While the authors recognize the study’s limitations – there was no placebo control, for one, and the data from the parents and carers couldn’t be verified – they say that their findings still demonstrate the medical benefits of whole-plant cannabis products for the treatment of epilepsies.
“Moreover, our data suggest that whole-plant medical cannabis products are superior to isolated CBD products in the patients examined,” the authors wrote in their paper.
“We believe that our data on whole-plant medical cannabis in childhood-onset severe treatment-resistant epilepsy provides evidence to support its introduction into the NHS within current NICE [National Institute for Health and Care Excellence] prescribing guidelines,” the authors continued.
Cannabis and epilepsy
Reacting to the study, Jonathon Arnold, an assistant professor at the Lambert Initiative for Cannabinoid Therapeutics at the University of Sydney, remarked that the research, “suggests there is a population of patients who respond well to whole plant cannabis but not other conventional medications, including purified CBD.”

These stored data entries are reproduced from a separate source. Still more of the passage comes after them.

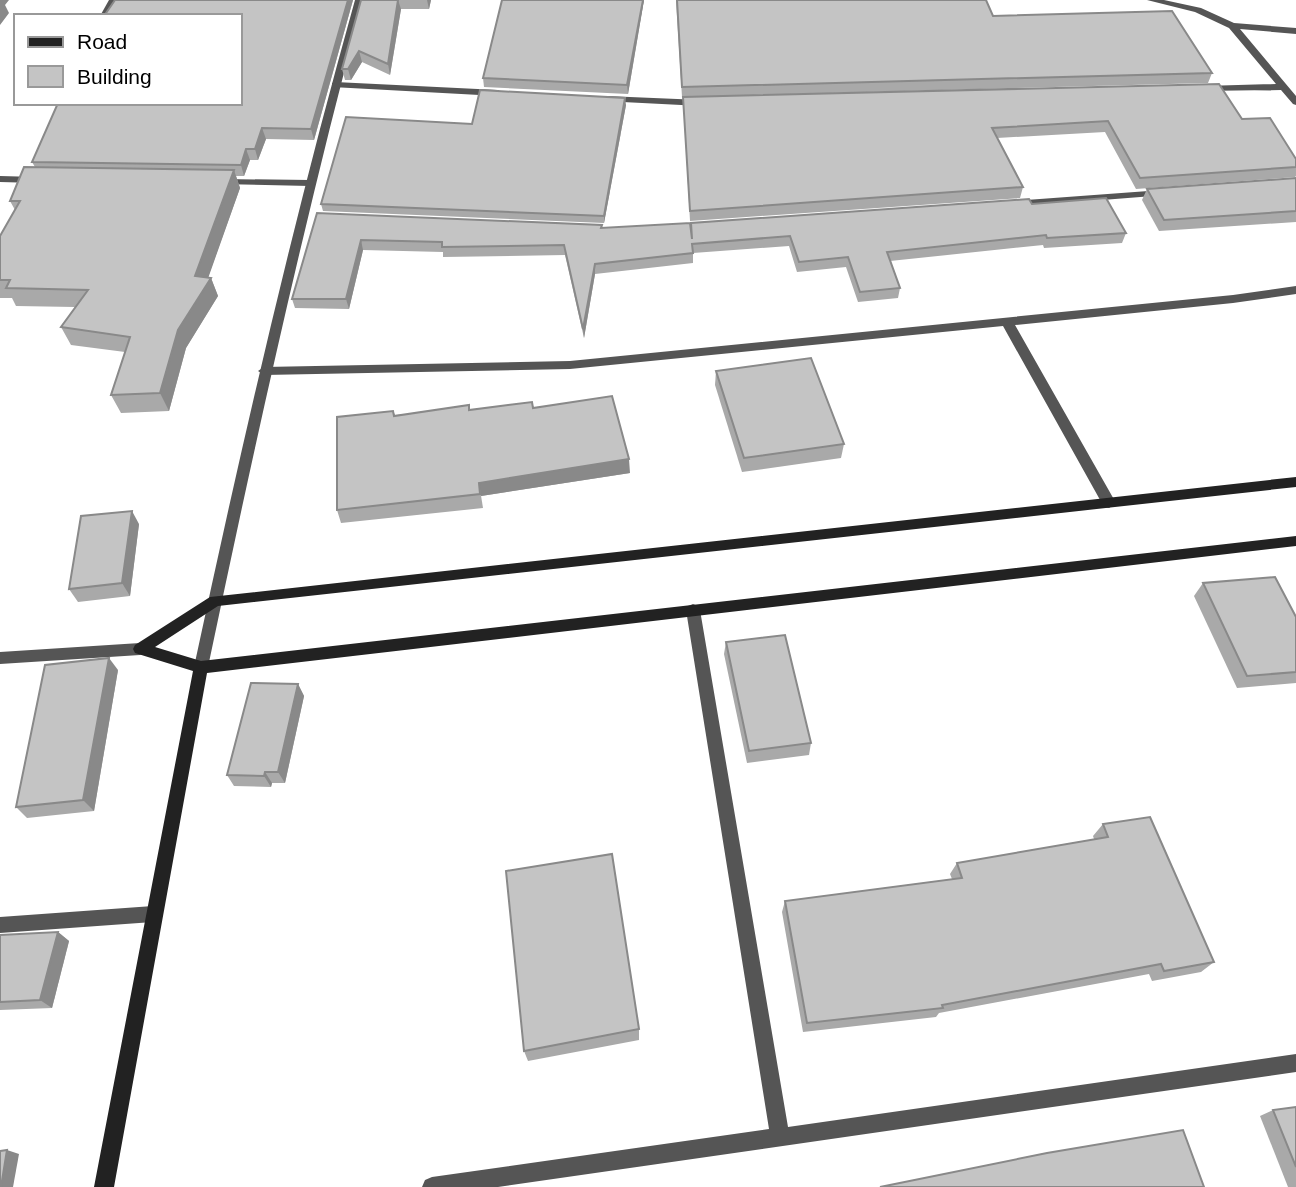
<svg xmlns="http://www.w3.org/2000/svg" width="1296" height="1187" viewBox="0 0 1296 1187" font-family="Helvetica,sans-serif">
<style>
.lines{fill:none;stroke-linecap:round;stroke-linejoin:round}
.minor{fill:#555;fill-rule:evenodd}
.tertiary{fill:#555;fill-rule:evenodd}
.secondary{fill:#222;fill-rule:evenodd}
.wall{fill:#a9a9a9}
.shaded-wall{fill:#898989}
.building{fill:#c4c4c4;stroke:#898989;stroke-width:2}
</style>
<rect width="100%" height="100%" fill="#fff"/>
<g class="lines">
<g class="minor">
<path d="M 109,0 L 117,0 L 109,16 L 100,16 Z"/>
<path d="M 1147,0 L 1164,0 L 1201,8 L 1234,23 L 1296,28 L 1296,34 L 1240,29 L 1296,96 L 1296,105 L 1293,104 L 1281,90 L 1201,91 L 1199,89 L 1204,86 L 1276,84 L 1229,28 L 1195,12 Z"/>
<path d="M 335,82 L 498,90 L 503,93 L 498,96 L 332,87 L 332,83 Z"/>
<path d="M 606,96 L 701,100 L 706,103 L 701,106 L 603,101 L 601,99 Z"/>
<path d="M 0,176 L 37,177 L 42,180 L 37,183 L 0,182 Z"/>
<path d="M 222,179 L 310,180 L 315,183 L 310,186 L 218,184 L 217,182 Z"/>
<path d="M 1162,190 L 1167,193 L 1166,195 L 1012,207 L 1007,204 L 1012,201 Z"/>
<path d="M 1296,286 L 1296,294 L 1233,303 L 1015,325 L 1116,503 L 1109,508 L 1104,507 L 1003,326 L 570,369 L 264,375 L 258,371 L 264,367 L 570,361 L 1233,295 Z"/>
<path d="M 693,604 L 698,606 L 700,610 L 788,1127 L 1296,1054 L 1296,1072 L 498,1187 L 422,1187 L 425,1180 L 432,1177 L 769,1129 L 686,610 L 688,606 Z"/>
<path d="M 140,643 L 145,645 L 147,649 L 145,653 L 140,655 L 0,664 L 0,652 Z"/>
<path d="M 153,906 L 159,908 L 161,914 L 159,920 L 153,922 L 0,933 L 0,917 Z"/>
</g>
<path class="tertiary" d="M 355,0 L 363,0 C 304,221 255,443 208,667 L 206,671 L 201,673 L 196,671 L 194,667 C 242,443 293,221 355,0 Z"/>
<path class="secondary" d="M 1296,477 L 1296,487 L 218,606 L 155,647 L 201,661 L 1296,536 L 1296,546 L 207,673 L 114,1187 L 94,1187 L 193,671 L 135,653 L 133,649 L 135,645 L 210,597 Z"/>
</g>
<g class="wall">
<path d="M 115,0 L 353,0 L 314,140 L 266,139 L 258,160 L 250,160 L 244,176 L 236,176 L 240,188 L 208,277 L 211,278 L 218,296 L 186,348 L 169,411 L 121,413 L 111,395 L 125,352 L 71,345 L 61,327 L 75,307 L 16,306 L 12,298 L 0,298 L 0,236 L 15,210 L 10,201 L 35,167 L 32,162 L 240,103 Z"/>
<path d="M 361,0 L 431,0 L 429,9 L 401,9 L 390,75 L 362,62 L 351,80 L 345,80 L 342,69 Z"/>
<path d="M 644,0 L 628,94 L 484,87 L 483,78 Z"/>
<path d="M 676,0 L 986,0 L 993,16 L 1212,73 L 1208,83 L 682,97 Z"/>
<path d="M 683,97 L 1242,119 L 1296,159 L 1296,176 L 1295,177 L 1136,189 L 1105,132 L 997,138 L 1023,187 L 1020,198 L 690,221 Z"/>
<path d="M 626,105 L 604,223 L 323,211 L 321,204 L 472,124 Z"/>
<path d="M 1296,178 L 1296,222 L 1159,231 L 1142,200 L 1147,189 Z"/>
<path d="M 1032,204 L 1126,233 L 1122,243 L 1044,248 L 1043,245 L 890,261 L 900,288 L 898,298 L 858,302 L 846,267 L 797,272 L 789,246 L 693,253 L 693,263 L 595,274 L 584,338 L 565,255 L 443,257 L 443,252 L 363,250 L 349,309 L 295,308 L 292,299 L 317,213 L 602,228 Z"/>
<path d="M 716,371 L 844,444 L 841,458 L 742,472 L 715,385 Z"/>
<path d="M 533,408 L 630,473 L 481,496 L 483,508 L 341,523 L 337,510 L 393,411 L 395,415 L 470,410 Z"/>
<path d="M 139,524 L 130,596 L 78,602 L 69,589 Z"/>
<path d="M 1203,583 L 1296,617 L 1296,683 L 1237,688 L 1194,596 Z"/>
<path d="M 726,642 L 811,743 L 809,755 L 747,763 L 724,654 Z"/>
<path d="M 118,670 L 94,811 L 27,818 L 16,807 Z"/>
<path d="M 298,684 L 304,696 L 285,783 L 272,783 L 271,787 L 234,786 L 227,775 Z"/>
<path d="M 1103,824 L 1214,962 L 1201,972 L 1152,981 L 1149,974 L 939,1013 L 936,1017 L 803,1032 L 782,912 L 785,901 L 952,879 L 950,874 L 957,863 L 1094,839 L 1093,836 Z"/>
<path d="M 58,932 L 69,941 L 52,1008 L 0,1010 L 0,935 Z"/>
<path d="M 639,1029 L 639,1040 L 528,1061 L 524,1051 Z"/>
<path d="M 1296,1107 L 1296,1187 L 1288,1187 L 1260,1116 L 1273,1110 Z"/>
</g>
<g class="shaded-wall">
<path d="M 0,0 L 9,0 L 5,5 L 9,13 L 0,25 Z"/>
<path d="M 348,0 L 353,0 L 314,140 L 311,129 Z"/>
<path d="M 398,0 L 401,9 L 390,75 L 388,64 Z"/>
<path d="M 427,0 L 431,0 L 429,9 Z"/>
<path d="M 643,0 L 644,0 L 628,94 L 627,85 Z"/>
<path d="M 359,51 L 362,62 L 351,80 L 348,69 Z"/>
<path d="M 625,98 L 626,105 L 604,223 L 604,216 Z"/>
<path d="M 262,128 L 266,139 L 258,160 L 255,149 Z"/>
<path d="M 246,149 L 250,160 L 244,176 L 241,165 Z"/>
<path d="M 234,170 L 240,188 L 205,287 L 211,278 L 218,296 L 186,348 L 169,411 L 160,393 L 178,330 L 195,276 Z"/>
<path d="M 361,240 L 363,250 L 349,309 L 346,299 Z"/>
<path d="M 595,264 L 595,274 L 584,338 L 583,329 Z"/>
<path d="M 629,459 L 630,473 L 481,496 L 483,508 L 479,483 Z"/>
<path d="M 132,511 L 139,524 L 130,596 L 122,583 Z"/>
<path d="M 109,658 L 118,670 L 94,811 L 83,800 Z"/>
<path d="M 298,684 L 304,696 L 285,783 L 278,772 Z"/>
<path d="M 265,772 L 272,783 L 271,787 L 264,776 Z"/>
<path d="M 58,932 L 69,941 L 52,1008 L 40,1000 Z"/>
<path d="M 7,1150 L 19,1154 L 13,1187 L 1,1187 Z"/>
</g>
<g class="building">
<path d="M 115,0 L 348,0 L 311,129 L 262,128 L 255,149 L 246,149 L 241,165 L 32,162 L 58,103 L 240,103 L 240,16 L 104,16 Z"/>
<path d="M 361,0 L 398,0 L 388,64 L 359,51 L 348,69 L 342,69 Z"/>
<path d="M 502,0 L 643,0 L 627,85 L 483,78 Z"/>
<path d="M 677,0 L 986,0 L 993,16 L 1172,11 L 1212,73 L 682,87 Z"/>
<path d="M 1219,84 L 1242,119 L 1270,118 L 1296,159 L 1296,167 L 1140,178 L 1108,121 L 992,128 L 1023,187 L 690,211 L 683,97 Z"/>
<path d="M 480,90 L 625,98 L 604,216 L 321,204 L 346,117 L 472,124 Z"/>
<path d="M 24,167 L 234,170 L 195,276 L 211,278 L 178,330 L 160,393 L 111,395 L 130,337 L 61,327 L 88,290 L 6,288 L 10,280 L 0,280 L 0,236 L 20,201 L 10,201 Z"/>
<path d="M 1296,178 L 1296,211 L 1164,220 L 1147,189 Z"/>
<path d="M 1106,198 L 1126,233 L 1047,238 L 1046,235 L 887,252 L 900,288 L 860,292 L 848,257 L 799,262 L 790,236 L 692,244 L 693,253 L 595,264 L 583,329 L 564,245 L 442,247 L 442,242 L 361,240 L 346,299 L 292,299 L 317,213 L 602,225 L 601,228 L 690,223 L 692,239 L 691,223 L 1029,199 L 1032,204 Z"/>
<path d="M 811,358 L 844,444 L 744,458 L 716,371 Z"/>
<path d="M 612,396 L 629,459 L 479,483 L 480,494 L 337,510 L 337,417 L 393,411 L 394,416 L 469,405 L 469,410 L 532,402 L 533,408 Z"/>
<path d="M 132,511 L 122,583 L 69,589 L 81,516 Z"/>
<path d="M 1275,577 L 1296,617 L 1296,672 L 1247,676 L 1203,583 Z"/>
<path d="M 785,635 L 811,743 L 749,751 L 726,642 Z"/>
<path d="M 109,658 L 83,800 L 16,807 L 45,665 Z"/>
<path d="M 251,683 L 298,684 L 278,772 L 265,772 L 264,776 L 227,775 Z"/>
<path d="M 1150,817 L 1214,962 L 1164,971 L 1161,964 L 942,1005 L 943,1008 L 807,1023 L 785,901 L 962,878 L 957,863 L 1108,837 L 1103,824 Z"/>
<path d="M 612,854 L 639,1029 L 524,1051 L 506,871 Z"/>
<path d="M 58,932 L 40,1000 L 0,1002 L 0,935 Z"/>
<path d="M 1296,1107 L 1296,1167 L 1273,1110 Z"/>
<path d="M 1183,1130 L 1204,1187 L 880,1187 L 1047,1153 Z"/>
<path d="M 7,1150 L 1,1187 L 0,1187 L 0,1151 Z"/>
</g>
<rect x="14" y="14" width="228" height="91" fill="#ffffff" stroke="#999999" stroke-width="2"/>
<rect x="28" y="37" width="35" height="10" fill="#222222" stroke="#999999" stroke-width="2"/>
<text x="77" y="49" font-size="21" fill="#000000">Road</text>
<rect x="28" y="66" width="35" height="21" fill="#c4c4c4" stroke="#999999" stroke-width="2"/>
<text x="77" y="84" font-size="21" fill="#000000">Building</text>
</svg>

“We have recently reported that various molecules found in cannabis beyond CBD have anticonvulsant properties in preclinical models. It may be that these other components contribute to the anti-seizure effects observed in whole plant cannabis,” Arnold, who wasn’t involved in the study, said in a statement.
“Of course, a major limitation of this study is that it is only a retrospective case series and is not a [placebo] controlled study. It does, though, suggest a randomised placebo-controlled trial testing a whole plant cannabis product in intractable childhood epilepsy patients is warranted.”
While few randomized controlled trials have been carried out to assess how whole-plant cannabis products affect epileptic seizures, several have been conducted to test the effects of CBD.
Published last year in Acta Neurologica Scandinavica, a review of four randomized controlled trials found that add-on CBD effectively reduced seizure frequency in patients with Lennox-Gastaut syndrome and Dravet syndrome, irrespective of concurrent use of the anti-epileptic medication clobazam.
Another study, published this August in Epilepsy & Behavior, found that people with epilepsy who used commercial CBD products had a higher quality of life and less anxiety compared to their peers who didn’t use CBD.
However, many clinicians and researchers around the world remain concerned about the adverse events linked to many CBD and medical cannabis medications.
A recent paper from the Hebrew University of Jerusalem concluded that, while medical cannabis showed good promise in the treatment of seizures, high doses of CBD were still related to decreased appetites in children, fatigue, and feelings of apathy.
“Children aren’t small adults, medical cannabis affects kids differently, and doctors need to pay close attention to those differences,” Professor Ilan Matok, an author of the study, said in a statement at the time. “The goal of our meta-analysis is to shed light on this area and provide doctors and parents with a more informed view of the potential of cannabis to help or harm their young patients.”